══ BRANO DA ESAMINARE ══

Da tempo sono iscritto a Greenpeace. Dal 2009 ho cambiato la mia
auto a benzina (che ancora mi avrebbe accompagnato per anni), per comprarne una
a metano. E la uso il meno possibile. Preferisco la bicicletta, i miei piedi o sfruttare
i mezzi pubblici, pur con tutti gli inconvenienti che l’utilizzo di questa
forma di mobilitazione in Italia comporta. I piatti continuo a lavarli a mano,
nonostante abbia una lavastoviglie e avvio la lavatrice una volta ogni una-due
settimane, aspettando che il cestello sia ben pieno. Non lascio luci accese
dove queste non servono e mi arrabbio quando vedo sprechi energetici sia in
pubblico che in privato. Non ho il condizionatore e il riscaldamento lo accendo
solo quando è veramente necessario. Evito di andare in certi supermercati e di
comprare marche di articoli di cui non condivido la politica della ditta
produttrice. Cerco di scegliere sempre prodotti alla spina per evitare inutili
imballaggi. Non chiedo mai un sacchetto perché ogni volta mi porto la mia borsa
per la spesa. Riciclo e riutilizzo ogni prodotto.
Da anni non voto perché non credo nella democrazia parlamentare,
ma ogni volta che scelgo un prodotto piuttosto che un altro, ogni volta che
agisco in un modo piuttosto che un altro, voto.
Questa è la mia democrazia.
Infine, avendo visitato più volte Fukushima e Chernobyl, sono
consapevolmente conscio del pericolo che le centrali nucleari rappresentano e,
quindi, sono consapevolmente contro la dipendenza energetica sul nucleare senza
cercare valide alternative (che ad oggi, checché se ne dica, purtroppo, non esistono).
Però, questo referendum del 17 aprile su trivelle sì, trivelle
no, mi trova in parziale disaccordo con i promotori (tra cui la stessa amata e rispettata
Greenpeace). Mi spiace, ma non lo condivido. Non del tutto, per lo meno.
Le coste italiane (e non solo) sono punteggiate da centinaia di
impianti off-shore che da decenni estraggono gas idrocarburi e (in minima parte)
petrolio dal mare. Ripeto: da decenni. Eppure sembra che solo da qualche mese a
questa parte, la popolazione italiana se ne sia accorta. Per decenni milioni di
italiani (e non solo) hanno frequentato le coste della penisola senza alzare un
dito contro le trivellazioni, continuando imperterriti, felici e ignari a bagnarsi nei
mari italici. Ai bar di Rimini, delle Tremiti, di Cefalù si parlava di tutto,
ma non certo di trivelle. La democrazia (potere al popolo, sigh!) non era arrivata
sugli sdrai delle spiagge. Poi, come spesso accade (potere dei mass-media?) l’inondazione
di informazioni.
O informazione a senso unico, che si avvicina molto alla
disinformazione (esattamente come lo era stato per il nucleare).

═══

## DOMANDE SUL BRANO
[A] Riporta senza modifiche il tratto del brano sul referendum delle trivelle che va da "Questa è la" fino a "per lo meno." incluso.
[B] Secondo il brano sul referendum delle trivelle, in quale anno chi scrive ha sostituito l'auto a benzina con una a metano?

══ DATI MOSTRATI ══

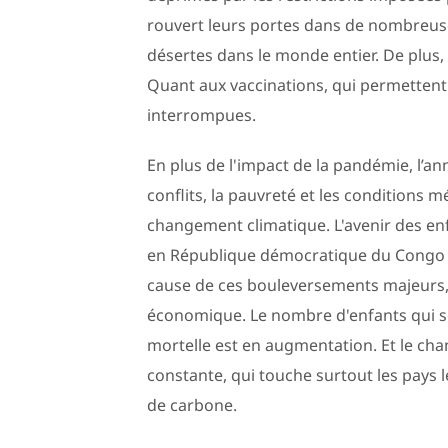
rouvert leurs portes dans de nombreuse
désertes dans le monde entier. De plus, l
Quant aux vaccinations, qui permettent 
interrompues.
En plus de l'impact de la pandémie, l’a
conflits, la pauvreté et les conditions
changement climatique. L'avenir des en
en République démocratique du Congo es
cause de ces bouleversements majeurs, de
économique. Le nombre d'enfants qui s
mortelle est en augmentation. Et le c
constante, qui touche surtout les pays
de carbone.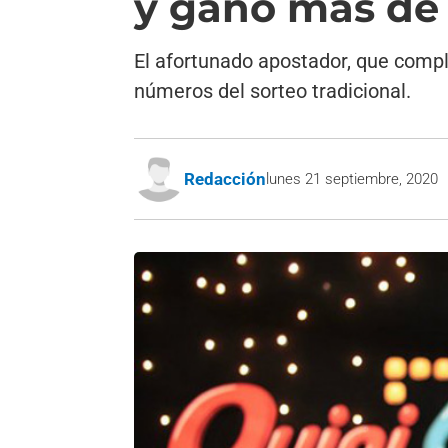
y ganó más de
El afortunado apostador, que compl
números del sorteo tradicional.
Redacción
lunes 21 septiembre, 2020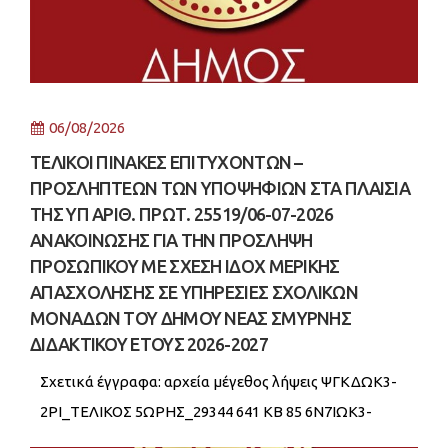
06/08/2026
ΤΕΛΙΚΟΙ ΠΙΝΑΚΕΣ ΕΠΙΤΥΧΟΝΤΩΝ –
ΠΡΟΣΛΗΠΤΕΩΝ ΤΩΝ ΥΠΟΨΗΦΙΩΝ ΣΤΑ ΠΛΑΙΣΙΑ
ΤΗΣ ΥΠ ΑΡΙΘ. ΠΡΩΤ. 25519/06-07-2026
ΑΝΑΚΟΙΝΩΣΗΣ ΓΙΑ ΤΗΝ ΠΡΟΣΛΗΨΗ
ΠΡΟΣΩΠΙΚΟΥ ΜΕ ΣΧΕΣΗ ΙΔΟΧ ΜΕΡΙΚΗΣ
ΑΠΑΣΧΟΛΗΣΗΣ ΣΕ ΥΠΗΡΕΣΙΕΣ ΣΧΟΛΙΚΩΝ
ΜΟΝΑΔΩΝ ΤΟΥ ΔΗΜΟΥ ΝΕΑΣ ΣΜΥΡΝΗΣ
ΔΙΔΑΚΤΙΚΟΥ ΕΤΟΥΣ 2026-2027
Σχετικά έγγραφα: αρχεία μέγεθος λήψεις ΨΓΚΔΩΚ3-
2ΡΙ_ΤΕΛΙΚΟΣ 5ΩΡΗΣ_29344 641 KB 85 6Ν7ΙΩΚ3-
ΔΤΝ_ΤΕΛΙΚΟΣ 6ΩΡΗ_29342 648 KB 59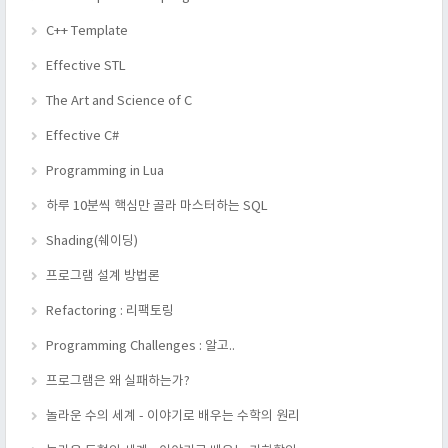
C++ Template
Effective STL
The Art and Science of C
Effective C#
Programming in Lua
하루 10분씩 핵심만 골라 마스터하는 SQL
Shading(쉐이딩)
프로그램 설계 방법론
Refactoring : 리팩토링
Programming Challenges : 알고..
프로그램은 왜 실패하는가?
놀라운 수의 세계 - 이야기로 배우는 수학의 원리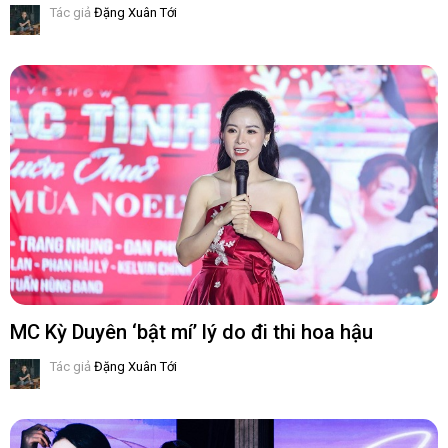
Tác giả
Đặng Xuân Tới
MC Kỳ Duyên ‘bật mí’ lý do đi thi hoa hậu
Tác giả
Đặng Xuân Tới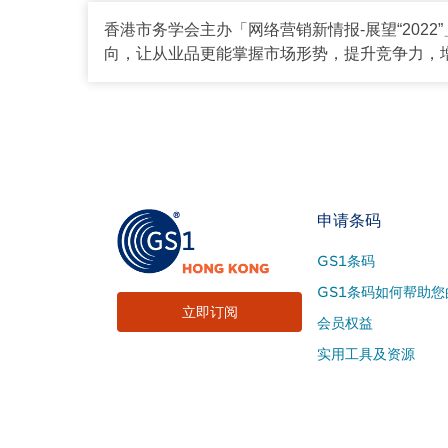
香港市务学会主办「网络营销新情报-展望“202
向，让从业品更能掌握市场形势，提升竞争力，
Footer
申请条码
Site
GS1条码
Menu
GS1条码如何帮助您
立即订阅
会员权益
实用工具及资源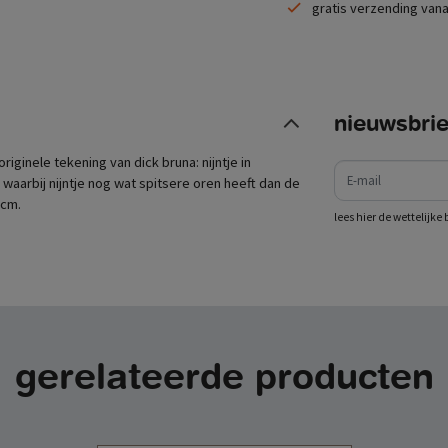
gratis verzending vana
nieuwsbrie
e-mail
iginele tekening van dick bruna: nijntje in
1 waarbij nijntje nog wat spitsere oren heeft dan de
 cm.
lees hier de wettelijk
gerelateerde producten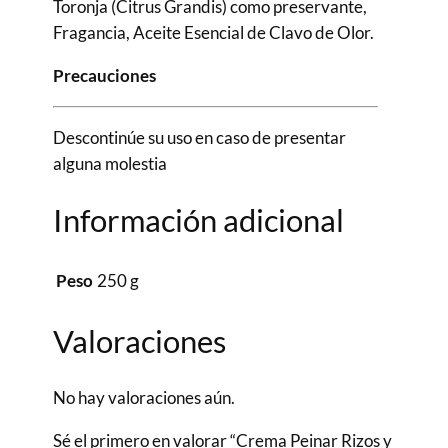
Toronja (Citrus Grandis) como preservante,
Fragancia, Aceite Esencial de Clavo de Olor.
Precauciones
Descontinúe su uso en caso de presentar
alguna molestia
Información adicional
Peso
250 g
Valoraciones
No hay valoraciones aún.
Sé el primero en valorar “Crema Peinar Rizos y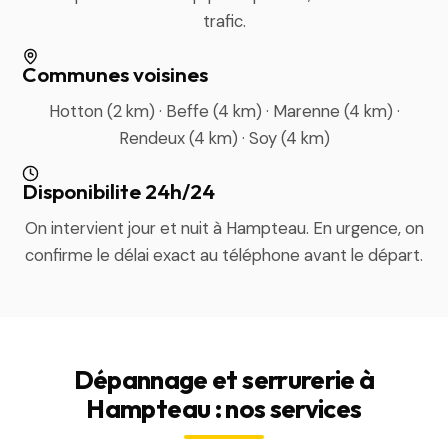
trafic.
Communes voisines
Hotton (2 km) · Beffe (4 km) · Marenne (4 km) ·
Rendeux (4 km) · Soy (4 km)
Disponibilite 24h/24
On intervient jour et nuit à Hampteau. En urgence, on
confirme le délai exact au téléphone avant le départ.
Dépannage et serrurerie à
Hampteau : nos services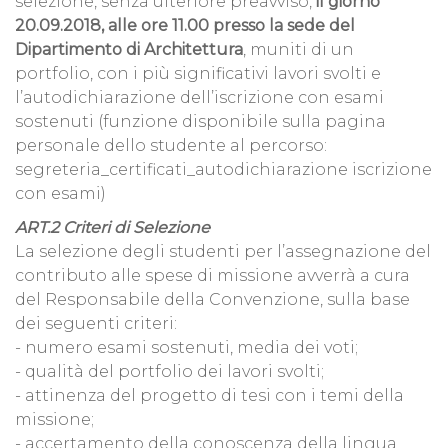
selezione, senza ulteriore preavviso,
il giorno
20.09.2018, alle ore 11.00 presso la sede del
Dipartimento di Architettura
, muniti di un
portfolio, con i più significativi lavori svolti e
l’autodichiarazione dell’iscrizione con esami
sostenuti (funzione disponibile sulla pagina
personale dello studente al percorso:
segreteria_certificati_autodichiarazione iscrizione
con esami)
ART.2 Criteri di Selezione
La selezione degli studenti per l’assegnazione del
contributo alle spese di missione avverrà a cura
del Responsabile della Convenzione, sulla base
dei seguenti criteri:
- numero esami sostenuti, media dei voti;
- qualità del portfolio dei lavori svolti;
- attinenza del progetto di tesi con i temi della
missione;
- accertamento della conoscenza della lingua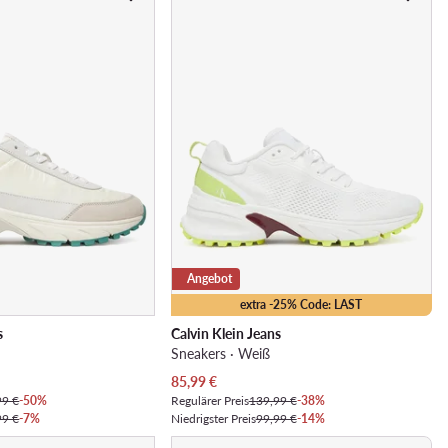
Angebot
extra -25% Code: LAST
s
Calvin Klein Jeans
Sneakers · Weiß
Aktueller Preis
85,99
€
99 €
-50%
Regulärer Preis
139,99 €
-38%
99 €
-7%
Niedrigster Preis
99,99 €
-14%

═══

## RISPOSTE IN ORDINE
[A]
Questa è la mia democrazia.
Infine, avendo visitato più volte Fukushima e Chernobyl, sono
consapevolmente conscio del pericolo che le centrali nucleari rappresentano e,
quindi, sono consapevolmente contro la dipendenza energetica sul nucleare senza
cercare valide alternative (che ad oggi, checché se ne dica, purtroppo, non esistono).
Però, questo referendum del 17 aprile su trivelle sì, trivelle
no, mi trova in parziale disaccordo con i promotori (tra cui la stessa amata e rispettata
Greenpeace). Mi spiace, ma non lo condivido. Non del tutto, per lo meno.

[B] Nel 2009.